The boys are back — Mark Renton, Sick Boy, Spud, Begbie and other memorable characters from Irvine Welsh's 1994 novel, Trainspotting, come back to life in Welsh's new book, Skagboys.
Trainspotting depicted life among a group of guys struggling to survive a grim existence on heroin in late-1980s Edinburgh — which Welsh knew about from his own history of addiction. Those characters also starred in the subsequent Danny Boyle film, and a sequel written by Welsh, called Porno.
Now Welsh has tried to fill in the lives of Rent, Spud and Sick Boy before we met them. Skagboys, filled with twists, turns, heroin highs and lows and Scottish vernacular, is a prequel to Trainspotting.

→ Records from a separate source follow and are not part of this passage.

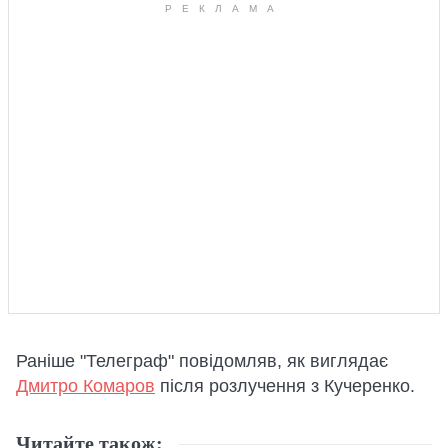
Раніше "Телеграф" повідомляв, як виглядає
Дмитро Комаров
після розлучення з Кучеренко.
Читайте також:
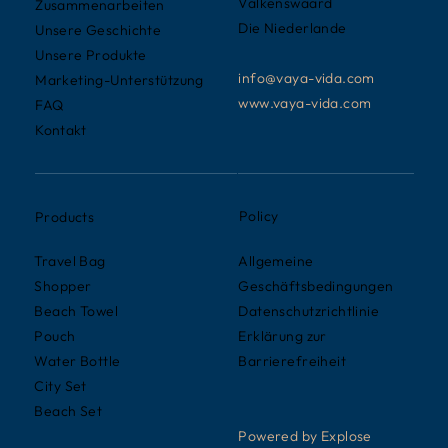
Valkenswaard
Zusammenarbeiten
Die Niederlande
Unsere Geschichte
Unsere Produkte
info@vaya-vida.com
Marketing-Unterstützung
www.vaya-vida.com
FAQ
Kontakt
Policy
Products
Allgemeine
Travel Bag
Geschäftsbedingungen
Shopper
Datenschutzrichtlinie
Beach Towel
Erklärung zur
Pouch
Barrierefreiheit
Water Bottle
City Set
Beach Set
Powered by Explose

NPR's Scott Simon speaks with Welsh about addiction, class and why Welsh just can't let these characters go.
Interview Highlights
On why he decided to bring back the characters from Trainspotting in his new novel
"Yeah, I kind of did miss them, and I had original material from Trainspotting that I didn't use, and ... I sort of rediscovered that material and kind of went through it, and by going through it, I got back into the characters. And it's more of a 'why' book ... it's why did they get into heroin? Why did they fall into this subculture? And it's investigating the characters, the relationships between them, but also the bigger society [and the] ... kind of changes in that society."

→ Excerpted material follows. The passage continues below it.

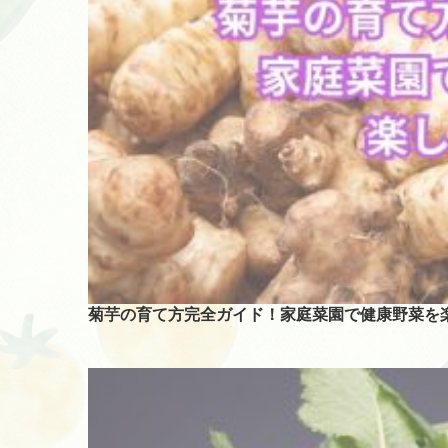
菊芋の育て方完全ガイド！家庭菜園で健康野菜を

On whether the current political climate influenced his renewed interest in these characters
"It's tempting to say so. I mean ... on one level, you have a conservative government again, which is cutting a lot of services, and, you know, unemployment's rising — very much the same landscape to the Thatcher era. But you're seeing some more of the same things that happened in that era: ... You had the riots last summer in London, which very much evoked the '80s."

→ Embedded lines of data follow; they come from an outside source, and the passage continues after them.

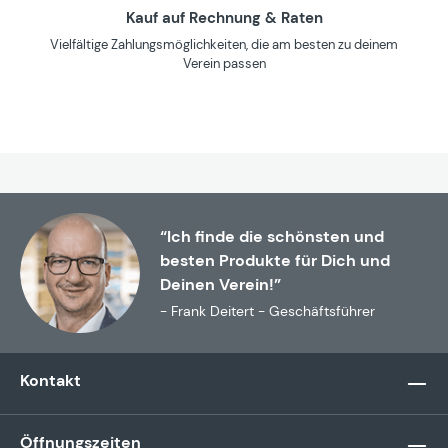
Kauf auf Rechnung & Raten
Vielfältige Zahlungsmöglichkeiten, die am besten zu deinem
Verein passen
“Ich finde die schönsten und
besten Produkte für Dich und
Deinen Verein!”
- Frank Deitert - Geschäftsführer
Kontakt
Öffnungszeiten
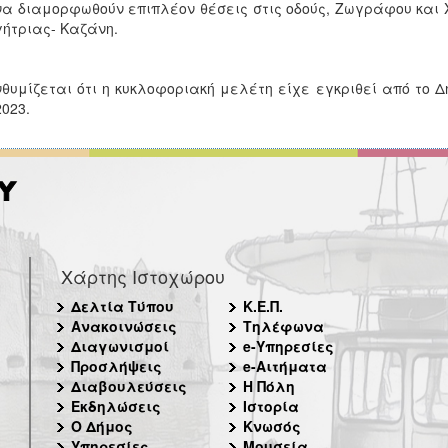
να διαμορφωθούν επιπλέον θέσεις στις οδούς, Ζωγράφου και
ήτριας- Καζάνη.
θυμίζεται ότι η κυκλοφοριακή μελέτη είχε εγκριθεί από το Δ
2023.
Χάρτης Ιστοχώρου
Δελτία Τύπου
Κ.Ε.Π.
Ανακοινώσεις
Τηλέφωνα
Διαγωνισμοί
e-Υπηρεσίες
Προσλήψεις
e-Αιτήματα
Διαβουλεύσεις
Η Πόλη
Εκδηλώσεις
Ιστορία
Ο Δήμος
Κνωσός
Υπηρεσίες
Μουσεία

On why Mark Renton, one of the characters from the novel, gets into drugs
When there's no employment and education and opportunities, it's almost like drugs win by default. There is, literally, nothing else.
"He's naturally a very curious person. But ... one of the main reasons I think is [the] symbiotic relationship with some of the other characters in the book, particularly Sick Boy's character. I don't think Renton or Sick Boy would have been junkies if they hadn't met each other. It's a kind of folly-of-youth thing that they have. They get introduced to sort of a small heroin subculture, and that becomes part of their life. And then what happens is this small subculture becomes a mass culture as the city becomes flooded with heroin, and everyone suddenly becomes into it, because it feeds off the kind of despair of mass unemployment and lack of social mobility in general. It's a kind of no-brainer, because when there's no employment and education and opportunities, it's almost like drugs win by default. There is, literally, nothing else."
On the link between socioeconomics and the drive to succeed, as reflected by his novel's job-shunning characters
"That's another kind of element of the waste in poorer communities — the way that people's expectations are so proscribed. There are so many people who could do great things, but all that energy is kind of pushed into the only thing they know ... scamming and hustling. And if that energy was transferred into other entrepreneurial activity, it would just be a powerhouse for the economy.
On why he chose to set his novels in Edinburgh, Scotland
"I think as a writer, you want to write about where you come from, and the first instance is write about what you know. I didn't see it as a kind of big sort of social/political mission that I had to kind of validate my own community or my own kind of sort of culture. [But] when you start to use vernacular language you do get into this thing where ... it somehow becomes politicized in the whole sort of Western English-speaking paradigm. It's like, in our culture, in the U.K. and America, there is very much a kind of argument against difference — it's like a kind of upper-class, kind of metropolitan sensibility."
On how he was able to leave behind a life of heroin and addiction
"For me ... I wouldn't say it was a very easy thing to do, but it was something that I just felt had run its course, and it wasn't kind of offering me anything or showing me anything. It was just an inconvenience. And there was ... nothing kind of driving it. It's not so much how you get off; I think it's how you stay on is an important thing. I think there has to be kind of driving, compelling reasons to actually stay on drugs. And I think again, that comes down to sort of class and opportunity and poverty. ... Anybody can get addicted to heroin, but if you don't have any opportunities or anything going for you, it's much harder to get off it."